Non-Profit Benefits from Our Non-Tolerance of Mediocrity
An association that trains professionals who protect our water supply should be demanding, ruthless and unbending when it comes to quality. Talk about a dream client.
Situation
This organization takes its job seriously. Because when you're charged with ensuring that scientists, engineers and other professionals have the knowledge and training they need to keep our water supply and water environments safe, you have to. If it didn't, a public health disaster could easily have its name on it.
Direct mail is this organization's primary marketing channel to its 35,000 members. So it was no surprise that when it came to finding a partner to manage mailing hundreds of different types of messages and promotions (at 20,000-plus mailings each) to its membership, our client took a hard line with vendors. It meant bypassing candidates that didn't meet its standards. Or dropping those that initially promised exceptional service and then let its performance slide. Which is what this organization did, constantly going through one vendor after another. That is, until it met ProList.
Solution
What it found in us was the same uncompromising view on doing things the right way--a kindred spirit in exactitude and precision in the data management, merge-purge and fulfillment services we provide for the association. With a commitment to results and attention to detail that other mail houses laugh off as impossible, but have been met for this client day in and day out. Not just for a few weeks or months, but for the past 18 years to date.

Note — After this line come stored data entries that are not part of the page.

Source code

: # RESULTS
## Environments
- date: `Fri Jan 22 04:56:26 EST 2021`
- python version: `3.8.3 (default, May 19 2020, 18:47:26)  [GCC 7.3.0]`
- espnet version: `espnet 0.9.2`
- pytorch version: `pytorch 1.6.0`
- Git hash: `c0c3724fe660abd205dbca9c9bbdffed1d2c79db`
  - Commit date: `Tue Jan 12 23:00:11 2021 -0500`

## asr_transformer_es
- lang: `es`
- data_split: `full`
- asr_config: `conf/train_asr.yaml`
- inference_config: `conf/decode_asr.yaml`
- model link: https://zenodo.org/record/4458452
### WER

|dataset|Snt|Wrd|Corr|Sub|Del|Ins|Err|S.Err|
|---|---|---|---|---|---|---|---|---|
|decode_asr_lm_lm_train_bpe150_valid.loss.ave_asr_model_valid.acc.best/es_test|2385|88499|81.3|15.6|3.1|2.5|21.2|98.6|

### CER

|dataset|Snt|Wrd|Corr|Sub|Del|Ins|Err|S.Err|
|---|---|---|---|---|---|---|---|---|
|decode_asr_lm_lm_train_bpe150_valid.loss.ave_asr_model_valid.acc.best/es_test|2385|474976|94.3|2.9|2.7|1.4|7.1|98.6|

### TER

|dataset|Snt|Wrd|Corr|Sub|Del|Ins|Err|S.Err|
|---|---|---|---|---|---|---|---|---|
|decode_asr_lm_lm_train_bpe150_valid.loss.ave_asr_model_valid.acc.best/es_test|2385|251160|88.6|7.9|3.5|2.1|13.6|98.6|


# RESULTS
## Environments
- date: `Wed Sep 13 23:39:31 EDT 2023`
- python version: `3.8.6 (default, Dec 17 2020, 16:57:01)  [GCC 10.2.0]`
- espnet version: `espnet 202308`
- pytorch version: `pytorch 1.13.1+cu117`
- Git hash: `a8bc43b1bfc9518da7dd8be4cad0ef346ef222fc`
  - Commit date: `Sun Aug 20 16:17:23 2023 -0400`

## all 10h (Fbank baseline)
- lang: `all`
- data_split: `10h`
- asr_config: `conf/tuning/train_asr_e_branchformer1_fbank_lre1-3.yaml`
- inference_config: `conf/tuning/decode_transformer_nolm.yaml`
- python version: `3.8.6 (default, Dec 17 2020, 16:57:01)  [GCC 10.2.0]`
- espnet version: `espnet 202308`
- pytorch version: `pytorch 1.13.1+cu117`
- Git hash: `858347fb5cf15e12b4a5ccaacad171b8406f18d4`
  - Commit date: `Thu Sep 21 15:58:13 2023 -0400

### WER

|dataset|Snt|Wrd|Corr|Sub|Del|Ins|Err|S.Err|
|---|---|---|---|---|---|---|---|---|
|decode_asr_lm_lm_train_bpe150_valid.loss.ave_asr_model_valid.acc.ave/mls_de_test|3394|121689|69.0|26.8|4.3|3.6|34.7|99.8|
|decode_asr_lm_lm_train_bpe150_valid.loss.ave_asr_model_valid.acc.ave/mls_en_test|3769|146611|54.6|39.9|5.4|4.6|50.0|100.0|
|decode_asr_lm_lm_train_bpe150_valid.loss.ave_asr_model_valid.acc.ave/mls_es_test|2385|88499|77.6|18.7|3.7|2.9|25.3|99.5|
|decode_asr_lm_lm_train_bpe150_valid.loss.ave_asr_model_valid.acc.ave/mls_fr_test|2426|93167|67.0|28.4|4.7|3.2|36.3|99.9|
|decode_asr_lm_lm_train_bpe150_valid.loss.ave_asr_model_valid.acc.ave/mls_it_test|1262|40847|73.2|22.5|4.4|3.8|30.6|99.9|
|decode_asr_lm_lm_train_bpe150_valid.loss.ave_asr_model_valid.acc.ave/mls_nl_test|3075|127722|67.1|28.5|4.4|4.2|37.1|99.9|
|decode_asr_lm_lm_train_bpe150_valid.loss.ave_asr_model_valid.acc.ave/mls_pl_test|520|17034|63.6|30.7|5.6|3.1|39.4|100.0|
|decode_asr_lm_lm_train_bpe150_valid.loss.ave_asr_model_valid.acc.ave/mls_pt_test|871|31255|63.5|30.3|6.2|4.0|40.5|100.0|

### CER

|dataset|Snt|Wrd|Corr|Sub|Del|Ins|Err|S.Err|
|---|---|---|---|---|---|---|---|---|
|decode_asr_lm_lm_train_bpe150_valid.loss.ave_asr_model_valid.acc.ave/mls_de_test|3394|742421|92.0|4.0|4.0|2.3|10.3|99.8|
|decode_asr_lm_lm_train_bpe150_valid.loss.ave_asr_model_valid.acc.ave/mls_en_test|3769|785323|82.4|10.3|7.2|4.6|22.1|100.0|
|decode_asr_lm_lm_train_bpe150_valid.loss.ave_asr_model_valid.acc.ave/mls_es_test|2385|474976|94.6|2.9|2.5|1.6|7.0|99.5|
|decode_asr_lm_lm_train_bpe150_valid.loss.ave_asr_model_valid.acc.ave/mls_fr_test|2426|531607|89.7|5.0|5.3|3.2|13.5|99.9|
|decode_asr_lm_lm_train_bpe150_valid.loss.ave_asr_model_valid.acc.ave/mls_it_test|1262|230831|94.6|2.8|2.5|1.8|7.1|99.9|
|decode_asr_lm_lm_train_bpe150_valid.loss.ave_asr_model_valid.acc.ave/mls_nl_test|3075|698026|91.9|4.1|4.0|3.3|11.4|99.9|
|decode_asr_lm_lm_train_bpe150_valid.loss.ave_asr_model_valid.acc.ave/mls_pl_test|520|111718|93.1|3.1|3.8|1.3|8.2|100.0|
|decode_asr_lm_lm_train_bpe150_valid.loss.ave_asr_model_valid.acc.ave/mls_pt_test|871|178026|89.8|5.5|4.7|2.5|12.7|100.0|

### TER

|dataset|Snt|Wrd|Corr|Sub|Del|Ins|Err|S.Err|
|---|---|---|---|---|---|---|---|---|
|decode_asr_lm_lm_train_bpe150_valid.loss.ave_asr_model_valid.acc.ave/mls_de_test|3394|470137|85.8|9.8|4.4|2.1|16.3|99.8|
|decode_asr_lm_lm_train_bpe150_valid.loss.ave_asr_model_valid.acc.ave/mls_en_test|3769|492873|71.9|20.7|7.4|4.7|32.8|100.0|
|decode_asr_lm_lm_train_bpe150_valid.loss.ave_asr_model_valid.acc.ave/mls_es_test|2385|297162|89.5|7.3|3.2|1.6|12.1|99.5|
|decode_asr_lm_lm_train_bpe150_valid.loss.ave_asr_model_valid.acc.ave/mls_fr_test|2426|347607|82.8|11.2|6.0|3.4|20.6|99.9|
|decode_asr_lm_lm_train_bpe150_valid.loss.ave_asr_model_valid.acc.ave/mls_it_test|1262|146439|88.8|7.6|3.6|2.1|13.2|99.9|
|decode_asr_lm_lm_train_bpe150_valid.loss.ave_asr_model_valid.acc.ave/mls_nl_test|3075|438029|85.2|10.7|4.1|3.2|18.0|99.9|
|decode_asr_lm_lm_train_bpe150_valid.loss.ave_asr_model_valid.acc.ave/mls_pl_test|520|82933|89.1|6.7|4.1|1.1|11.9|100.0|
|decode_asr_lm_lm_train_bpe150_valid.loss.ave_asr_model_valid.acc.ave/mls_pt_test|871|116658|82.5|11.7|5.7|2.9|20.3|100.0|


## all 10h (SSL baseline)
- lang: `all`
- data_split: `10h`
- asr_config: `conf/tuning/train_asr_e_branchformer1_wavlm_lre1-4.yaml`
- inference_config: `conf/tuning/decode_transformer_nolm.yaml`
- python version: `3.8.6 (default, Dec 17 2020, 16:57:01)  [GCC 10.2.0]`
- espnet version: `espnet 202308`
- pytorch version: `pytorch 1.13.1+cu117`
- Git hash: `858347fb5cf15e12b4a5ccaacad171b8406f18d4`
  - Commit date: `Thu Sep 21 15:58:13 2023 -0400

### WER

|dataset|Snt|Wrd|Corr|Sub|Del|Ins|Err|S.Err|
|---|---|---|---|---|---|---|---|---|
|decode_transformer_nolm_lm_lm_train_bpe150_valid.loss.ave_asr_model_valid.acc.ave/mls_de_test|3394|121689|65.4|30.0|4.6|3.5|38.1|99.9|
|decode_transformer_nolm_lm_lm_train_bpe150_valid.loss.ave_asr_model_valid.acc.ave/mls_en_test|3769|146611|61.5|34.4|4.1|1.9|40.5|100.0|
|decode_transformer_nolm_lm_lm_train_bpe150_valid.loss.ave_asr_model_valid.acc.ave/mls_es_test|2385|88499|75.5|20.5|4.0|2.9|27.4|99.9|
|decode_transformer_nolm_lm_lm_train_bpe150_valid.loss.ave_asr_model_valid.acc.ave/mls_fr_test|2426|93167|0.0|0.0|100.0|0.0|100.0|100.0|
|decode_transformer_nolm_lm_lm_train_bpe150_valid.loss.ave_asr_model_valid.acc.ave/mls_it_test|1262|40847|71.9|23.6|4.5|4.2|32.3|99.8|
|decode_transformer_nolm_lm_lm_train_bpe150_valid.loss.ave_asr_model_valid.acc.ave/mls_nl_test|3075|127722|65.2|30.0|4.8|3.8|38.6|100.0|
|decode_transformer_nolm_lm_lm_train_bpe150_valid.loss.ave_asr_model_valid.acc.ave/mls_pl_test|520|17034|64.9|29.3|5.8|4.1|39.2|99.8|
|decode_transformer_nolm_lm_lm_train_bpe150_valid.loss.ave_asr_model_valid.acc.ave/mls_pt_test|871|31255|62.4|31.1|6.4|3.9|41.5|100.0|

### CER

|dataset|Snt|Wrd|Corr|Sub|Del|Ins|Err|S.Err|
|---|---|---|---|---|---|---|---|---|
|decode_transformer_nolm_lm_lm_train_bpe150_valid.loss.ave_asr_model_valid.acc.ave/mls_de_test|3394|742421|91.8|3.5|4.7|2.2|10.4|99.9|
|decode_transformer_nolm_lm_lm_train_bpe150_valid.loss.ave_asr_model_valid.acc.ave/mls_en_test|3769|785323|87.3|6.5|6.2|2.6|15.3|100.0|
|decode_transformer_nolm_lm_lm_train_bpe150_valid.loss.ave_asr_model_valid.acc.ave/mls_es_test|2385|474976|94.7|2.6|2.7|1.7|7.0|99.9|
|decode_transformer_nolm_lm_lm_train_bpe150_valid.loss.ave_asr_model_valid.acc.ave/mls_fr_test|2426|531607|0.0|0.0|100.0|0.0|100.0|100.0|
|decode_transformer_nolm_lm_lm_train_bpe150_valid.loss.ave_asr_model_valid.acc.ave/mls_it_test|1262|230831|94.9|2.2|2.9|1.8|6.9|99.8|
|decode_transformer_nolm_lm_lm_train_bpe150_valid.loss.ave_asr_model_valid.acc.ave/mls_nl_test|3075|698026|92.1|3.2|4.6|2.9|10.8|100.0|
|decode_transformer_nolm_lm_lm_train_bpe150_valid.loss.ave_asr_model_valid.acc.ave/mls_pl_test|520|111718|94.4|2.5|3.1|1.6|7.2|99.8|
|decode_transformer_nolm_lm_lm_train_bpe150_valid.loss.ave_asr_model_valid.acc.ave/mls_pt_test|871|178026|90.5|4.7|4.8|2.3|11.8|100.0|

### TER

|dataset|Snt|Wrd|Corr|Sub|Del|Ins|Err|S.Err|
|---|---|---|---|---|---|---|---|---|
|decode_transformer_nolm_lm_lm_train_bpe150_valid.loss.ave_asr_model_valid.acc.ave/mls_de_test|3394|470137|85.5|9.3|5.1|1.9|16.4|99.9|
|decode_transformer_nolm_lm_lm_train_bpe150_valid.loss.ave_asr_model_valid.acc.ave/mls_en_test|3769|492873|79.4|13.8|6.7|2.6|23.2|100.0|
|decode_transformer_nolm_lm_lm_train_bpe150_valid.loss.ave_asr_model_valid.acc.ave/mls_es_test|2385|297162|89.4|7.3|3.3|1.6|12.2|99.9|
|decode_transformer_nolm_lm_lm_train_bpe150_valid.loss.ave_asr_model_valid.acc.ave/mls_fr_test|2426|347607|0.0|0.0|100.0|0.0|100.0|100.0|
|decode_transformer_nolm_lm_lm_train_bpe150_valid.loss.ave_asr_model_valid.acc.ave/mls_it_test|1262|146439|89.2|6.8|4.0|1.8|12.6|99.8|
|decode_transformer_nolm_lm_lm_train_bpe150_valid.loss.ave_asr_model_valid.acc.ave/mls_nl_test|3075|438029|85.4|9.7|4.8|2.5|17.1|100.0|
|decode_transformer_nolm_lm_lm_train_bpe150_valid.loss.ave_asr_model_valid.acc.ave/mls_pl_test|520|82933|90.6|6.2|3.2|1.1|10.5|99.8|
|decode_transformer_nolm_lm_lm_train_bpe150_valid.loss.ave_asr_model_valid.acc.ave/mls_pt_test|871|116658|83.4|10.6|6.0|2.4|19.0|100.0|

It's no accident that the root of this relationship has been the consultative personal service provided by our staff. In fact, it's probably inaccurate to call it service. It's more like protective custody. Proactive troubleshooting. Maniacal obsession with even the smallest details. Call it what you want, but we call it the only way we operate.
Results
It's this uncompromising guardianship of our client's direct mail success that has guided our contact for this client to continually defuse potential issues before they became show-stoppers. Solve problems on the fly. Even tackle mistakes that were caused by other parties to help our client avoid costly reprinting. Whatever the reason, it's why our client's operations manager doesn't refer to Beverly, his Prolist contact, as "my vendor" or "my supplier." The term he uses? "My right-hand person."
Sure, our client receives competitive pricing. And of course, it has benefited from cost-saving tips we've passed on, as well as from our willingness to work out solutions that other mail houses would dismiss. But what is it that has truly sustained this long-time partnership? The warm fuzzies that both we and our client feel from being merciless drill sergeants on quality.